Metabolic syndrome (MetS) is associated with Heart Failure with Preserved Ejection Fraction (HFpEF), characterized by diastolic dysfunction, notably affecting elderly menopausal women. To improve treatment strategies, deepened pathophysiological understanding of potential gender-specific mechanisms contributing to ventricular stiffening is needed.

We hypothesized that lymphatic alterations in the heart may contribute to cardiac inflammation and edema promoting cardiac fibrosis and dysfunction in a gender-specific manner.

We investigated cardiovascular function by echocardiography, hemodynamic analyses, MRI, ex vivo coronary arteriography, and cardiac remodeling and inflammation by immunohistochemistry and flow cytometry in male and ovariectomized (ovx.) female obese Zucker (fa/fa) rats and their lean controls up to 24-weeks of age.

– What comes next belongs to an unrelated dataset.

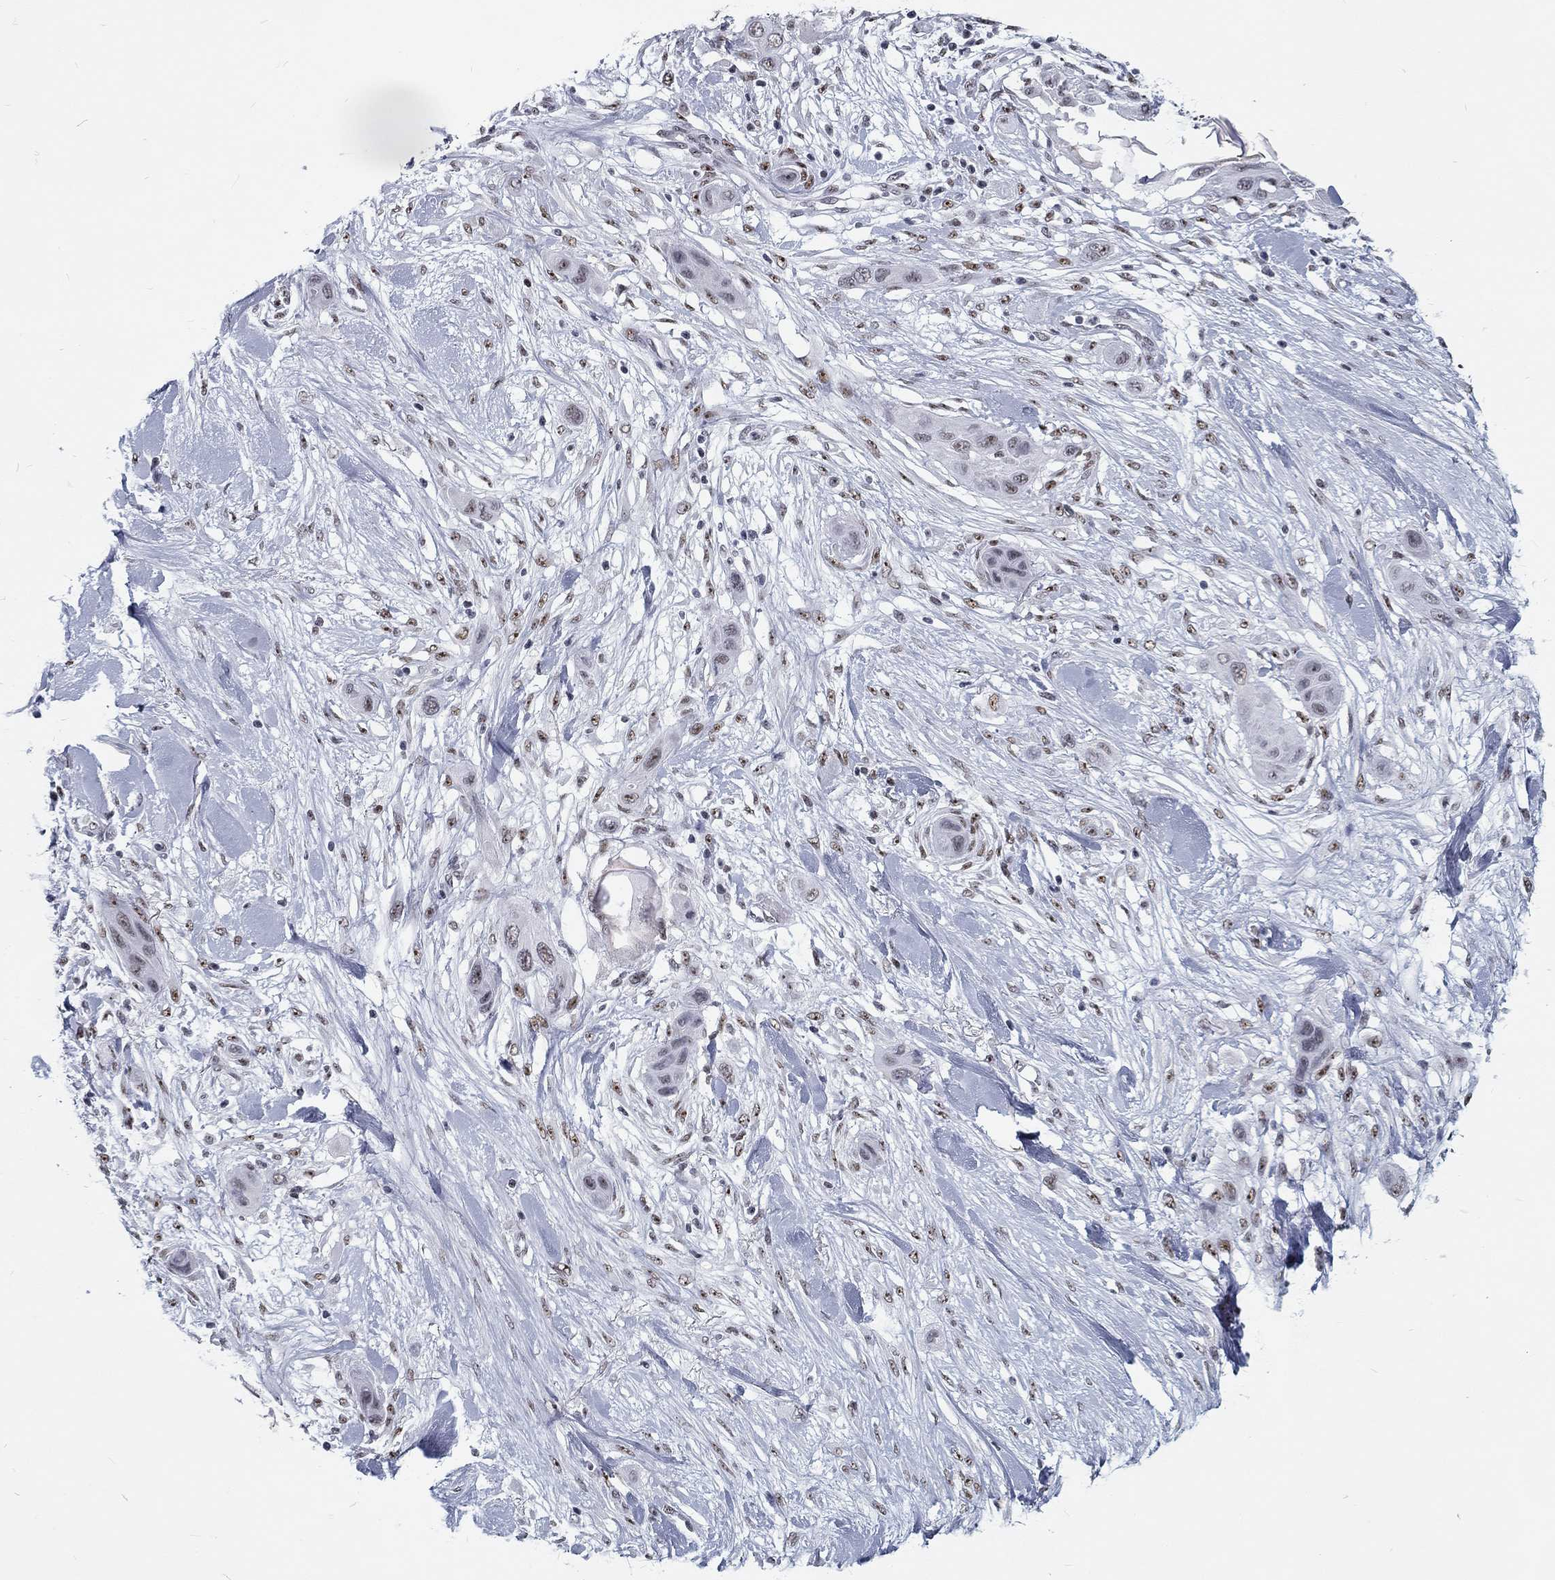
{"staining": {"intensity": "weak", "quantity": "25%-75%", "location": "nuclear"}, "tissue": "skin cancer", "cell_type": "Tumor cells", "image_type": "cancer", "snomed": [{"axis": "morphology", "description": "Squamous cell carcinoma, NOS"}, {"axis": "topography", "description": "Skin"}], "caption": "This is a photomicrograph of IHC staining of skin cancer, which shows weak positivity in the nuclear of tumor cells.", "gene": "SNORC", "patient": {"sex": "male", "age": 79}}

Whereas body weight gain, insulin resistance, and diastolic dysfunction were similar in 24-weeks-old obese animals of both genders, only male obese rats displayed coronary endothelial dysfunction and reduced cardiac perfusion as compared to lean animals. In contrast, only female ovx. obese rats displayed significant cardiac hypertrophy as well as remodeling and rarefaction of cardiac lymphatics accompanied by persistent low-grade cardiac inflammation at both 14- and 24-weeks of age. The cardiac infiltration was characterized by increased levels of B lymphocytes, and both pro-inflammatory (M1) and non-classical (M2-like) monocytes, as well as increased frequency of M1 type macrophages. The monocytosis was linked to increased cardiac expression of CCL2. Studies are ongoing to determine chemokine expression changes in coronary endothelial cells.

In conclusion, our data show that gender-specific mechanisms involving cardiac lymphatics may underlie development of MetS-related diastolic dysfunction, suggesting novel therapeutic targets to prevent HFpEF in patients with MetS.